Welcome to AUM Protocol (hereinafter referred to as “Project”). It is a well-known fact that crypto projects are related to various risks, which must be taken into account before participating in the Project. Acquisition of tokens involves a high degree of risk. If any of the following risks occur, AUM Protocol (hereinafter referred to as “Company”) business, the Project, or the value of the tokens could be materially adversely affected.
Risk Connected to the Value of Tokens
- No Rights, Functionality, or Features Other than Strictly Provided Herein: The tokens do not have any rights, uses, purpose, attributes, functionalities, or features, express or implied, other than strictly provided in the documentation.
- Lack of Development of Market for Tokens: Because there has been no prior public trading market for the tokens, their sale may not result in an active or liquid market, and their price may be highly volatile.
- Risks Relating to Highly Speculative Traded Price: The valuation of digital tokens in a secondary market is usually not transparent and highly speculative. Token price can fluctuate greatly within a short period.
- Tokens May Have No Value: The tokens may have no value and there is no guarantee or representation of liquidity. The Company is not responsible for market value, transferability, and/or liquidity of the tokens.
Blockchain and Software Risks
- Blockchain Delay Risk: Block production can occur at random times, potentially causing delays.
- Risk of Software Weaknesses: The smart contract and underlying software are still in development stage and unproven. There may be risks of weaknesses, vulnerabilities, or bugs.
- The Blockchain: Blockchain networks are relatively new technologies with evolving architecture and design concepts. Security vulnerabilities may exist and errors in initial implementations could lead to losses.
Security Risks
- Risk of Loss of Private Keys: Loss of requisite private keys will result in loss of access to tokens.
- Lack of Token Security: Tokens may be subject to expropriation and/or theft through various types of cyber attacks.
- Risk of Incompatible Wallet Service: Wallet services must be technically compatible with the tokens.
Governmental Risk
- Uncertain Regulatory Framework: The regulatory status of cryptographic tokens is unclear or unsettled in many jurisdictions.
- Risk of Government Action: The industry may be subject to heightened oversight and scrutiny, including investigations or enforcement actions.
- Risk of Regulatory Changes: Changes in laws and regulations may negatively impact the tokens and Project operations.
Financial and Operational Risks
- Market Conditions: Challenging economic conditions may negatively affect the Company’s business and operations.
- Project Dependencies: The Project’s success depends on various factors including public interest, funding, and key personnel.

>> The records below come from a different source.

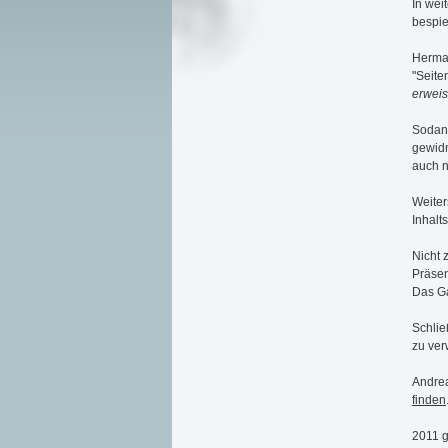
In wei
bespiel
Herman
"Seite
erweist
Sodann
gewid
auch 
Weiter
Inhalt
Nicht 
Präsen
Das Ga
Schlie
zu ver
Andrea
finden
2011 g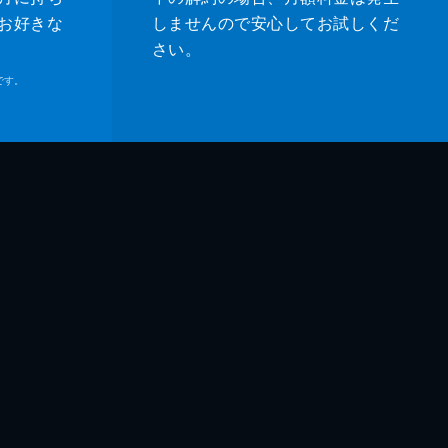
人
お好きな
しませんので安心してお試しくだ
さい。
子
です。
吾
鶴
和
和
臣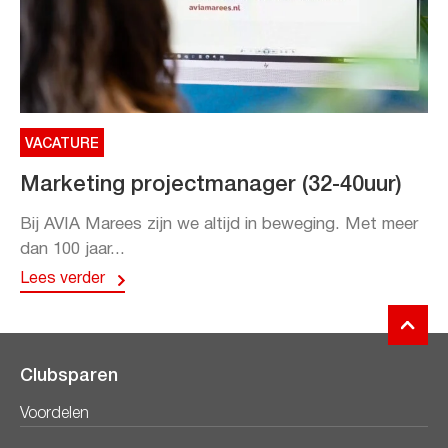
VACATURE
Marketing projectmanager (32-40uur)
Bij AVIA Marees zijn we altijd in beweging. Met meer
dan 100 jaar...
Lees verder
Clubsparen
Voordelen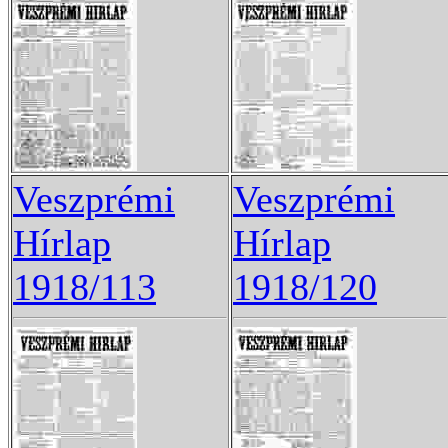
Veszprémi
Veszprémi
Hírlap
Hírlap
1918/113
1918/120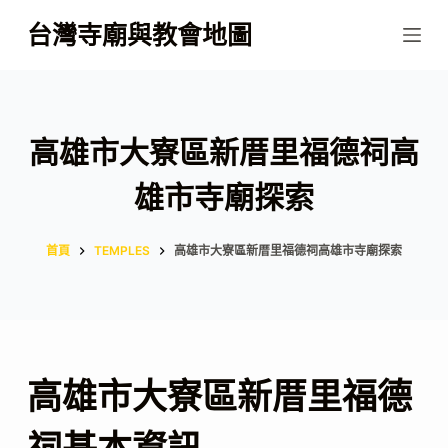
跳
台灣寺廟與教會地圖
至
主
要
內
高雄市大寮區新厝里福德祠高
容
雄市寺廟探索
首頁
TEMPLES
高雄市大寮區新厝里福德祠高雄市寺廟探索
高雄市大寮區新厝里福德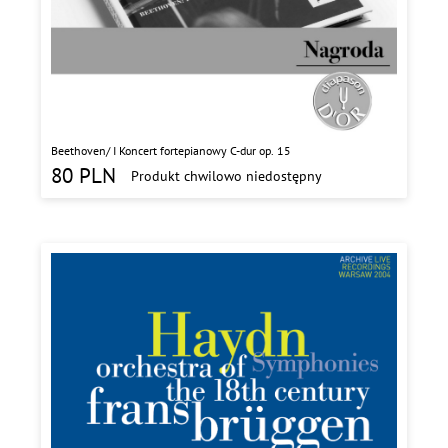
Beethoven/ I Koncert fortepianowy C-dur op. 15
80
PLN
Produkt chwilowo niedostępny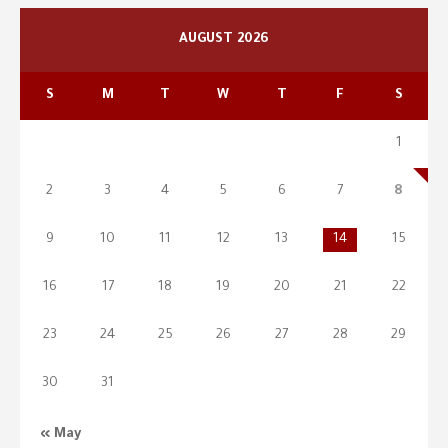
AUGUST 2026
S
M
T
W
T
F
S
1
2
3
4
5
6
7
8
9
10
11
12
13
14
15
16
17
18
19
20
21
22
23
24
25
26
27
28
29
30
31
« May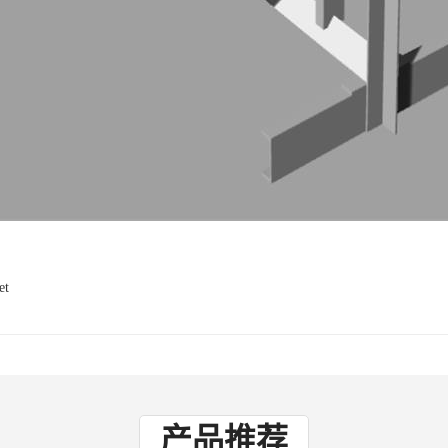
et
产品推荐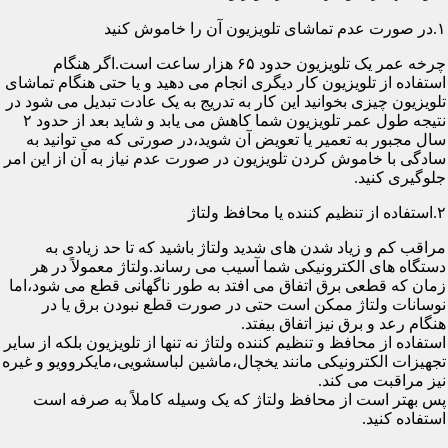
۱.در صورت عدم تماشای تلویزیون آن را خاموش کنید
چرخه عمر یک تلویزیون حدود ۶۵ هزار ساعت است.اگر هنگام
استفاده از تلویزیون کار دیگری انجام می دهید و یا حتی هنگام تماشای
تلویزیون چیزی بخوانید این کار به تدریج به یک عادت تبدیل می شود در
نتیجه طول عمر تلویزیون شما کاهش می یابد و شاید بعد از حدود ۲
سال مجبور به تعمیر یا تعویض آن شوید،در صورتی که می توانید به
سادگی با خاموش کردن تلویزیون در صورت عدم نیاز به آن از این امر
جلوگیری کنید.
۲.استفاده از تنظیم کننده یا محافظ ولتاژ
مراقب کم و زیاد شدن های شدید ولتاژ باشید که تا حد زیادی به
دستگاه های الکترونیکی شما آسیب می رساند.ولتاژ معمولاً در هر
زمان که قطعی برق اتفاق می افتد به طور ناگهانی قطع می شود،اما
نوسانات ولتاژ ممکن است حتی در صورت قطع نبودن برق یا در
هنگام رعد و برق نیز اتفاق بیفتد.
استفاده از محافظ و تنظیم کننده ولتاژ نه تنها از تلویزیون بلکه از سایر
تجهیزات الکترونیکی مانند یخچال،ماشین لباسشویی،مایکروویو و غیره
نیز مراقبت می کند.
پس بهتر است از محافظ ولتاژ که یک وسیله کاملاً به صرفه است
استفاده کنید.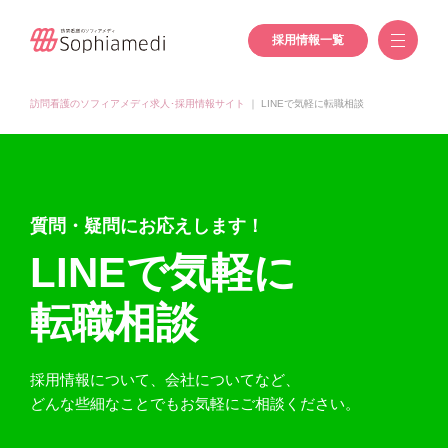
採用情報一覧
訪問看護のソフィアメディ求人･採用情報サイト
｜
LINEで気軽に転職相談
質問・疑問にお応えします！
LINEで気軽に
転職相談
採用情報について、会社についてなど、
どんな些細なことでもお気軽にご相談ください。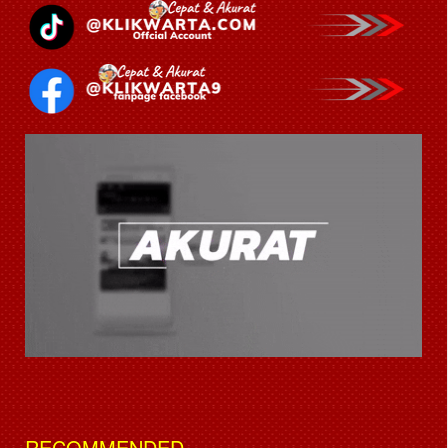
RECOMMENDED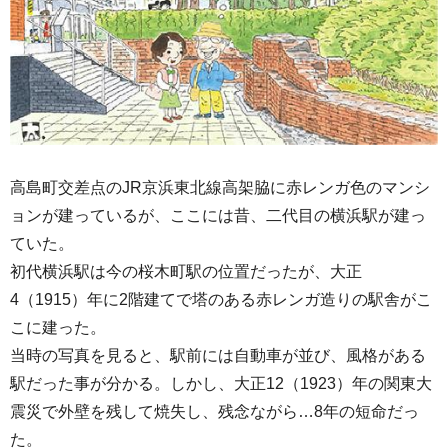
高島町交差点のJR京浜東北線高架脇に赤レンガ色のマンシ
ョンが建っているが、ここには昔、二代目の横浜駅が建っ
ていた。
初代横浜駅は今の桜木町駅の位置だったが、大正
4（1915）年に2階建てで塔のある赤レンガ造りの駅舎がこ
こに建った。
当時の写真を見ると、駅前には自動車が並び、風格がある
駅だった事が分かる。しかし、大正12（1923）年の関東大
震災で外壁を残して焼失し、残念ながら…8年の短命だっ
た。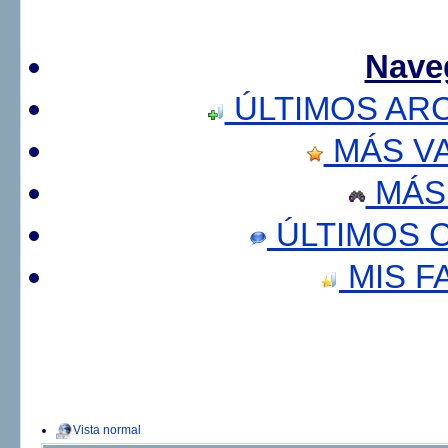
Nave
ÚLTIMOS AR
MÁS V
MÁS
ÚLTIMOS 
MIS F
Vista normal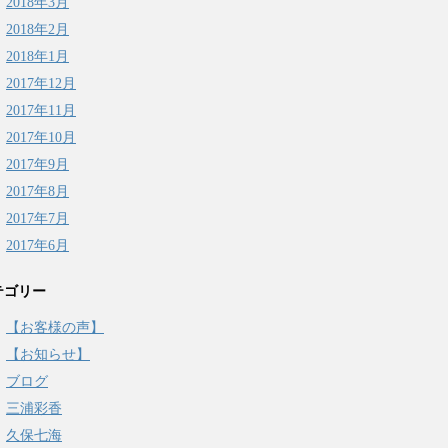
2018年3月
2018年2月
2018年1月
2017年12月
2017年11月
2017年10月
2017年9月
2017年8月
2017年7月
2017年6月
テゴリー
【お客様の声】
【お知らせ】
ブログ
三浦彩香
久保七海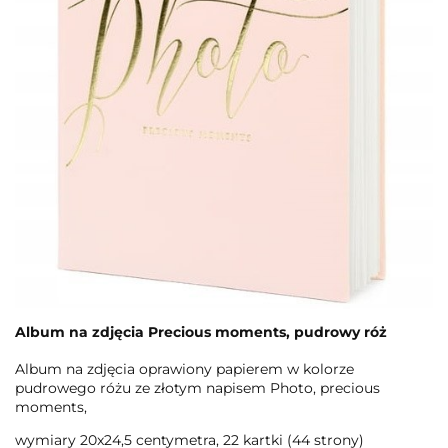
Album na zdjęcia Precious moments, pudrowy róż
Album na zdjęcia oprawiony papierem w kolorze
pudrowego różu ze złotym napisem Photo, precious
moments,
wymiary 20x24,5 centymetra, 22 kartki (44 strony)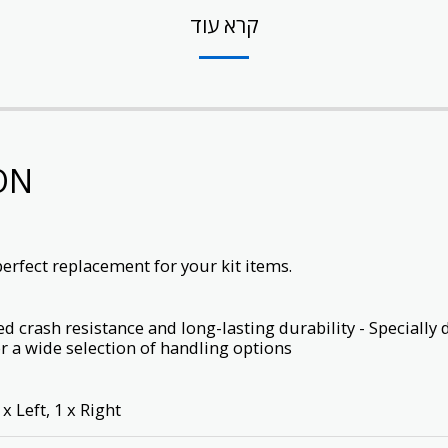
קרא עוד
ON
rfect replacement for your kit items.
 crash resistance and long-lasting durability - Specially
r a wide selection of handling options
 Left, 1 x Right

- Non-Refundable: Tokens are non-refundable except where required by applicable law.
Unanticipated Risks
Blockchain technologies and cryptographic tokens are relatively new and dynamic technologies. In addition to the risks included above, there are other risks associated with token purchase, holding, and use, including those that the Company cannot anticipate. Such risks may further appear as unanticipated variations or combinations of the risks discussed above.